How can we combine efforts and verify response capabilities?

From Executive Director Mark Swanson:

Mark Swanson
Mark Swanson

The safe transportation of oil requires that the industry plan extensively for spill prevention and response. Beyond planning, extensive practice of the tactics described in the plans help verify that these spill response plans will work as written.

Drills and exercises conducted today are many and varied. These drills test different federal and state requirements. Some are aimed at maintaining proficiency, others verify response capabilities and strategies, or marine firefighting or salvage plans.

With so many drills and exercises, surely there must be an opportunity to combine drills for the needs of both shippers and regulators for cost savings and efficiency, particularly in Alaska, where companies often share the same response contractors, equipment, and plans, without sacrificing preparedness.

Drills and exercises in Prince William Sound

The Oil Pollution Act of 1990 requires the companies shipping North Slope crude oil out of Valdez to have a common spill response plan. Separate drills are conducted for the Valdez Marine Terminal and associated tankers, even when the same response contractor is used, because they have different plans. Alyeska, who operates the Valdez Marine Terminal, and the Prince William Sound shippers share an oil spill response organization: the Ship Escort/Response Vessel System, or SERVS. SERVS is responsible for initiating a spill response in an emergency. Both the State of Alaska and the federal government require at least one table top exercise and one field deployment exercise at the Valdez Marine Terminal every year. Some years there are more. SERVS conducts tanker towing exercises and numerous other field deployments each year. The Prince William Sound shipping companies take turns conducting a major response exercise each year.

The shipping companies send observers to each other’s exercises. Even though these companies bring their own corporate incident management teams, they are working from the Prince William Sound tanker contingency plan with the same equipment and performance expectations. This is a pretty efficient way to do business.

In most states outside of Alaska, these oil shipping companies and terminals have their own independent plans and must run their own independent exercises.

Looking for overlapping responsibilities for further efficiencies

Separate oil spill contingency plans are maintained by the federal government, regional and state agencies, and local industries. Local plans must conform to regional and state area plans, which in turn must conform to the national contingency plans.

The higher level national and regional area plans are less specific but contain valuable guidance on key matters such as how to engage and incorporate the concerns and resources of local communities and stakeholders, common geographic response strategies, spill response resources, the process for selecting potential ports of refuge, and how to deal with cultural and historical sites. They also, at least in Alaska, speak to the public expectations of transparency with the dissemination of incident information and sharing of incident action plans.
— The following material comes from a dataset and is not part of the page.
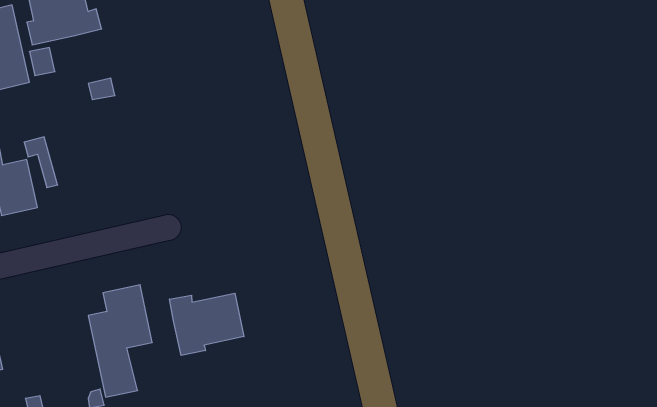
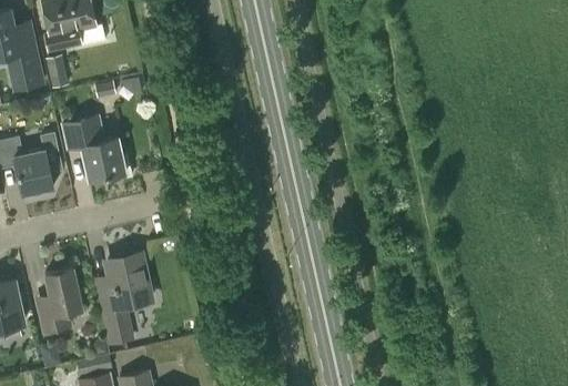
building: none -> [61,114,133,182]
building: [170,293,244,355] -> none
building: none -> [34,267,82,334]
Much can be learned by observing the exercises that test these higher level plans. When one industry planholder conducts a drill, neighboring facilities and communities may learn from the principal player’s incident management team for combined benefit. This can mean valuable exposure to the guidance of the federal and state on scene coordinators and agency resource trustees that attend these exercises. Oil spill response organizations can hugely benefit from observing their colleagues and counterparts during drills.

Are there situations where we might not want to combine efforts?

There are other situations where the inclusion of other plan holders and neighboring communities doesn’t make much sense. Some exercises test plans for unique locations or a specific uncommon risk. There are facility-specific issues that may be of little instructive value for companies with dissimilar operations. It’s probably not appropriate for an outsider to observe an exercise that is being conducted to test a specific concern about a previous failure to demonstrate the ability to implement their plan effectively. There are some major elements unique to Alaskan plans. For instance, a drill to test the 400 plus fishing vessels that annually train with SERVS and remain ready to provide response to a crude oil spill may not be of interest to a company without such vessels.

Drills and exercises are expensive and take a lot of staff and time. So are spills and spill responses with equipment and responders that are not prepared and ready to work. While there are logical limits to what should be combined for drill credit purposes, and there are clearly opportunities for shippers to learn from each other, we must still verify that all responders are fully trained and have the capability and equipment to respond effectively. Let’s make sure we get the most from all of these efforts without reducing their ability to respond to an oil spill.